Learning pick to place objects using self-supervised learning with minimal training resources: pick-to-place objects with self-supervised learning

Grasping objects is a critical but challenging aspect of robotic manipulation. Recent studies have concentrated on complex architectures and large, well-labeled data sets that need extensive computing resources and time to achieve generalization capability. This paper proposes an effective grasp-to-place strategy for manipulating objects in sparse and chaotic environments. A deep Q-network, a model-free deep reinforcement learning method for robotic grasping, is employed in this paper. The proposed approach is remarkable in that it executes both fundamental object pickup and placement actions by utilizing raw RGB-D images through an explicit architecture. Therefore, it needs fewer computing processes, takes less time to complete simulation training, and generalizes effectively across different object types and scenarios. Our approach learns the policies to experience the optimal grasp point via trial-and-error.

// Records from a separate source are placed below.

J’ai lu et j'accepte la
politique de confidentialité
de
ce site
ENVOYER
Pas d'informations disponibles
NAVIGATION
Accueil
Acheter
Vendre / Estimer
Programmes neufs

The fully conventional network is utilized to map the visual input into pixel-wise Q-value, a motion agnostic representation that reflects the grasp’s orientation and pose. In a simulation experiment, a UR5 robotic arm equipped with a Parallel-jaw gripper is used to assess the proposed approach by demonstrating its effectiveness. The experimental outcomes indicate that our approach successfully grasps objects with consuming minimal time and computer resources.